[Source data]
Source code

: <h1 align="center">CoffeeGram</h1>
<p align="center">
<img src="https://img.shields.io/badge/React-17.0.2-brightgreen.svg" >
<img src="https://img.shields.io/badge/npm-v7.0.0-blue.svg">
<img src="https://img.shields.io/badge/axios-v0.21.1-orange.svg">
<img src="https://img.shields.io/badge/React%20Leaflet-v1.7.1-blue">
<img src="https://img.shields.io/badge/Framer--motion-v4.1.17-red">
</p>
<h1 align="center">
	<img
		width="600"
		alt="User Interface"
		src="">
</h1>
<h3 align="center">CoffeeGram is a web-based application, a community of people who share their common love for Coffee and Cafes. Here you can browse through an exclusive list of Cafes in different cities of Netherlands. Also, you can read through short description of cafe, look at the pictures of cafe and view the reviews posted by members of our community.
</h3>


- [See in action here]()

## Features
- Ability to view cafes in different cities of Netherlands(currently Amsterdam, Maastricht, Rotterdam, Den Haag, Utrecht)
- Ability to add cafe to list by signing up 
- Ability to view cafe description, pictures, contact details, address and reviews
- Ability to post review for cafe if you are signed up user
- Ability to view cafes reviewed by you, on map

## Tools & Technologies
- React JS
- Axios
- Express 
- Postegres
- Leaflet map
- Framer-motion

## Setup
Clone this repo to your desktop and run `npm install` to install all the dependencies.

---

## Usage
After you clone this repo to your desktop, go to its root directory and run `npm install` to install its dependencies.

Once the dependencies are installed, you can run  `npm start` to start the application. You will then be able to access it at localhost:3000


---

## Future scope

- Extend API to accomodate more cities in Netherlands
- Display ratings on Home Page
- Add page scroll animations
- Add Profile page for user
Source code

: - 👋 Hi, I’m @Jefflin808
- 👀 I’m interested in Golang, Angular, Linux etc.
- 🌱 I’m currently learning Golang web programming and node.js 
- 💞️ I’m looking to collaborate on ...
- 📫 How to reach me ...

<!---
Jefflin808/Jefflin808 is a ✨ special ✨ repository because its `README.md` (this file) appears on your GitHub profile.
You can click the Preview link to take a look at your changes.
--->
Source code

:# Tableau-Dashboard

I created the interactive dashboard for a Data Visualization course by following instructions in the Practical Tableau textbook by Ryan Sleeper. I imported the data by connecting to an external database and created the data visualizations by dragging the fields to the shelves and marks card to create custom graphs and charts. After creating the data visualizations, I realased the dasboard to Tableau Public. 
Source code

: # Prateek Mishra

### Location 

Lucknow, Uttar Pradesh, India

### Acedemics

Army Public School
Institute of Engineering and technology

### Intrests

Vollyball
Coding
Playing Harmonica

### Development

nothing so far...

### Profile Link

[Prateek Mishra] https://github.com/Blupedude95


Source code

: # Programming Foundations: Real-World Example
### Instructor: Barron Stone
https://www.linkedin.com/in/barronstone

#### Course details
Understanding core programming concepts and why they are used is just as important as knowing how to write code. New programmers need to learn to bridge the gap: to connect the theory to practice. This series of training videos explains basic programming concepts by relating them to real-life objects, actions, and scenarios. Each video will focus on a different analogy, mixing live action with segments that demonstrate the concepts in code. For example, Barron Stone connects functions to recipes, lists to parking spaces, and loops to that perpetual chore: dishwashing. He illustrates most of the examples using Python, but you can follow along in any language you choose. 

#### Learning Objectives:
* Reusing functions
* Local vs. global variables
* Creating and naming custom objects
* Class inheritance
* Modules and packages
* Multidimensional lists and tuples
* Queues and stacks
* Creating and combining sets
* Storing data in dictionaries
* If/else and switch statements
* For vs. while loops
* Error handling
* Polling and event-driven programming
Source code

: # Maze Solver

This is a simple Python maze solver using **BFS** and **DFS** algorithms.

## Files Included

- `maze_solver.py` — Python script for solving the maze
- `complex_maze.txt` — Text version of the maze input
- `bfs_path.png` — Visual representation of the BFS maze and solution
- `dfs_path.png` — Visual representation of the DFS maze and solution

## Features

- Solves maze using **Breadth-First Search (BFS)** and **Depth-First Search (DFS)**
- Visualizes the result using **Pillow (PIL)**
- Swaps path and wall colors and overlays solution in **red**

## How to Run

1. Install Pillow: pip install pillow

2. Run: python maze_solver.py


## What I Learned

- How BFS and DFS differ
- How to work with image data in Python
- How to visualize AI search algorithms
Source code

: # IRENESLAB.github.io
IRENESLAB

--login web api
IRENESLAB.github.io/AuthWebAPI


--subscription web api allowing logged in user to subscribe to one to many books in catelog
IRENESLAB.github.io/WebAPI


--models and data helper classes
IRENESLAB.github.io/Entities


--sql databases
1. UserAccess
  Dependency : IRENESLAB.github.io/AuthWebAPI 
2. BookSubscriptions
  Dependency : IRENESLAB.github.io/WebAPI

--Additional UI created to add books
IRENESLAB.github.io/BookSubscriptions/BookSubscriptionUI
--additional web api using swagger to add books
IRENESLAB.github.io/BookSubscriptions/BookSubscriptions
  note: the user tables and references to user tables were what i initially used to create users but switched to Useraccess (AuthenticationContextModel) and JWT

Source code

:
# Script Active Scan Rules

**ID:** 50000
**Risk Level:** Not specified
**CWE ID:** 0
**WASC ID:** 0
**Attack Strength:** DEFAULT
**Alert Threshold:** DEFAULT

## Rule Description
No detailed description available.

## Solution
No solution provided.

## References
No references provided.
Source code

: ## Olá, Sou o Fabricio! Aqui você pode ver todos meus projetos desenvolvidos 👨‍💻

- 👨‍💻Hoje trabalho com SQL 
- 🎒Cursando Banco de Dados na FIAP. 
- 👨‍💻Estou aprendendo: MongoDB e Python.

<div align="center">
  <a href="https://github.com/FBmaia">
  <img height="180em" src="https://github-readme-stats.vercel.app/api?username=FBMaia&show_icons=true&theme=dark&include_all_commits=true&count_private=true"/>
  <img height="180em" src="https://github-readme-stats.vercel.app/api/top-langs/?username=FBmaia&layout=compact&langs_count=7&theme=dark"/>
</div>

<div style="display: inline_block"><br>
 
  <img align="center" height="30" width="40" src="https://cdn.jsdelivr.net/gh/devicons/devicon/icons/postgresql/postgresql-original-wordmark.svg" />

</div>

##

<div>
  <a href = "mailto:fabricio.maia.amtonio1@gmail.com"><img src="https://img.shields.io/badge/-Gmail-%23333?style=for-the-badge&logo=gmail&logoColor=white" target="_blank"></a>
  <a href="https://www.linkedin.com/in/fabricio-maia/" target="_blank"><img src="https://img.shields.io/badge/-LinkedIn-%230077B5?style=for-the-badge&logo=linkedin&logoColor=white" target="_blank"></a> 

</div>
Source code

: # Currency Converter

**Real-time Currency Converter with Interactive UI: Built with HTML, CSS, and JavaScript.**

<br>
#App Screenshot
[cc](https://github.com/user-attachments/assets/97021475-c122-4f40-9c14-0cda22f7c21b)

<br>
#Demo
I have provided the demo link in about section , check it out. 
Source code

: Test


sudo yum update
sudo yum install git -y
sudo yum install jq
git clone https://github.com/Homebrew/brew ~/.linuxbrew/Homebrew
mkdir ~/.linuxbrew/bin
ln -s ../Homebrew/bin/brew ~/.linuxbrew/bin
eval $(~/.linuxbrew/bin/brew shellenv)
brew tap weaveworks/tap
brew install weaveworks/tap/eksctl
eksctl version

**Exercise description:** Repeat all the entries word for word.

**Answer box:**
Source code

: <h1 align="center">CoffeeGram</h1>
<p align="center">
<img src="https://img.shields.io/badge/React-17.0.2-brightgreen.svg" >
<img src="https://img.shields.io/badge/npm-v7.0.0-blue.svg">
<img src="https://img.shields.io/badge/axios-v0.21.1-orange.svg">
<img src="https://img.shields.io/badge/React%20Leaflet-v1.7.1-blue">
<img src="https://img.shields.io/badge/Framer--motion-v4.1.17-red">
</p>
<h1 align="center">
	<img
		width="600"
		alt="User Interface"
		src="">
</h1>
<h3 align="center">CoffeeGram is a web-based application, a community of people who share their common love for Coffee and Cafes. Here you can browse through an exclusive list of Cafes in different cities of Netherlands. Also, you can read through short description of cafe, look at the pictures of cafe and view the reviews posted by members of our community.
</h3>


- [See in action here]()

## Features
- Ability to view cafes in different cities of Netherlands(currently Amsterdam, Maastricht, Rotterdam, Den Haag, Utrecht)
- Ability to add cafe to list by signing up 
- Ability to view cafe description, pictures, contact details, address and reviews
- Ability to post review for cafe if you are signed up user
- Ability to view cafes reviewed by you, on map

## Tools & Technologies
- React JS
- Axios
- Express 
- Postegres
- Leaflet map
- Framer-motion

## Setup
Clone this repo to your desktop and run `npm install` to install all the dependencies.

---

## Usage
After you clone this repo to your desktop, go to its root directory and run `npm install` to install its dependencies.

Once the dependencies are installed, you can run  `npm start` to start the application. You will then be able to access it at localhost:3000


---

## Future scope

- Extend API to accomodate more cities in Netherlands
- Display ratings on Home Page
- Add page scroll animations
- Add Profile page for user
Source code

: - 👋 Hi, I’m @Jefflin808
- 👀 I’m interested in Golang, Angular, Linux etc.
- 🌱 I’m currently learning Golang web programming and node.js 
- 💞️ I’m looking to collaborate on ...
- 📫 How to reach me ...

<!---
Jefflin808/Jefflin808 is a ✨ special ✨ repository because its `README.md` (this file) appears on your GitHub profile.
You can click the Preview link to take a look at your changes.
--->
Source code

:# Tableau-Dashboard

I created the interactive dashboard for a Data Visualization course by following instructions in the Practical Tableau textbook by Ryan Sleeper. I imported the data by connecting to an external database and created the data visualizations by dragging the fields to the shelves and marks card to create custom graphs and charts. After creating the data visualizations, I realased the dasboard to Tableau Public. 
Source code

: # Prateek Mishra

### Location 

Lucknow, Uttar Pradesh, India

### Acedemics

Army Public School
Institute of Engineering and technology

### Intrests

Vollyball
Coding
Playing Harmonica

### Development

nothing so far...

### Profile Link

[Prateek Mishra] https://github.com/Blupedude95


Source code

: # Programming Foundations: Real-World Example
### Instructor: Barron Stone
https://www.linkedin.com/in/barronstone

#### Course details
Understanding core programming concepts and why they are used is just as important as knowing how to write code. New programmers need to learn to bridge the gap: to connect the theory to practice. This series of training videos explains basic programming concepts by relating them to real-life objects, actions, and scenarios. Each video will focus on a different analogy, mixing live action with segments that demonstrate the concepts in code. For example, Barron Stone connects functions to recipes, lists to parking spaces, and loops to that perpetual chore: dishwashing. He illustrates most of the examples using Python, but you can follow along in any language you choose. 

#### Learning Objectives:
* Reusing functions
* Local vs. global variables
* Creating and naming custom objects
* Class inheritance
* Modules and packages
* Multidimensional lists and tuples
* Queues and stacks
* Creating and combining sets
* Storing data in dictionaries
* If/else and switch statements
* For vs. while loops
* Error handling
* Polling and event-driven programming
Source code

: # Maze Solver

This is a simple Python maze solver using **BFS** and **DFS** algorithms.

## Files Included

- `maze_solver.py` — Python script for solving the maze
- `complex_maze.txt` — Text version of the maze input
- `bfs_path.png` — Visual representation of the BFS maze and solution
- `dfs_path.png` — Visual representation of the DFS maze and solution

## Features

- Solves maze using **Breadth-First Search (BFS)** and **Depth-First Search (DFS)**
- Visualizes the result using **Pillow (PIL)**
- Swaps path and wall colors and overlays solution in **red**

## How to Run

1. Install Pillow: pip install pillow

2. Run: python maze_solver.py


## What I Learned

- How BFS and DFS differ
- How to work with image data in Python
- How to visualize AI search algorithms
Source code

: # IRENESLAB.github.io
IRENESLAB

--login web api
IRENESLAB.github.io/AuthWebAPI


--subscription web api allowing logged in user to subscribe to one to many books in catelog
IRENESLAB.github.io/WebAPI


--models and data helper classes
IRENESLAB.github.io/Entities


--sql databases
1. UserAccess
  Dependency : IRENESLAB.github.io/AuthWebAPI 
2. BookSubscriptions
  Dependency : IRENESLAB.github.io/WebAPI

--Additional UI created to add books
IRENESLAB.github.io/BookSubscriptions/BookSubscriptionUI
--additional web api using swagger to add books
IRENESLAB.github.io/BookSubscriptions/BookSubscriptions
  note: the user tables and references to user tables were what i initially used to create users but switched to Useraccess (AuthenticationContextModel) and JWT

Source code

:
# Script Active Scan Rules

**ID:** 50000
**Risk Level:** Not specified
**CWE ID:** 0
**WASC ID:** 0
**Attack Strength:** DEFAULT
**Alert Threshold:** DEFAULT

## Rule Description
No detailed description available.

## Solution
No solution provided.

## References
No references provided.
Source code

: ## Olá, Sou o Fabricio! Aqui você pode ver todos meus projetos desenvolvidos 👨‍💻

- 👨‍💻Hoje trabalho com SQL 
- 🎒Cursando Banco de Dados na FIAP. 
- 👨‍💻Estou aprendendo: MongoDB e Python.

<div align="center">
  <a href="https://github.com/FBmaia">
  <img height="180em" src="https://github-readme-stats.vercel.app/api?username=FBMaia&show_icons=true&theme=dark&include_all_commits=true&count_private=true"/>
  <img height="180em" src="https://github-readme-stats.vercel.app/api/top-langs/?username=FBmaia&layout=compact&langs_count=7&theme=dark"/>
</div>

<div style="display: inline_block"><br>
 
  <img align="center" height="30" width="40" src="https://cdn.jsdelivr.net/gh/devicons/devicon/icons/postgresql/postgresql-original-wordmark.svg" />

</div>

##

<div>
  <a href = "mailto:fabricio.maia.amtonio1@gmail.com"><img src="https://img.shields.io/badge/-Gmail-%23333?style=for-the-badge&logo=gmail&logoColor=white" target="_blank"></a>
  <a href="https://www.linkedin.com/in/fabricio-maia/" target="_blank"><img src="https://img.shields.io/badge/-LinkedIn-%230077B5?style=for-the-badge&logo=linkedin&logoColor=white" target="_blank"></a> 

</div>
Source code

: # Currency Converter

**Real-time Currency Converter with Interactive UI: Built with HTML, CSS, and JavaScript.**

<br>
#App Screenshot
[cc](https://github.com/user-attachments/assets/97021475-c122-4f40-9c14-0cda22f7c21b)

<br>
#Demo
I have provided the demo link in about section , check it out. 
Source code

: Test


sudo yum update
sudo yum install git -y
sudo yum install jq
git clone https://github.com/Homebrew/brew ~/.linuxbrew/Homebrew
mkdir ~/.linuxbrew/bin
ln -s ../Homebrew/bin/brew ~/.linuxbrew/bin
eval $(~/.linuxbrew/bin/brew shellenv)
brew tap weaveworks/tap
brew install weaveworks/tap/eksctl
eksctl version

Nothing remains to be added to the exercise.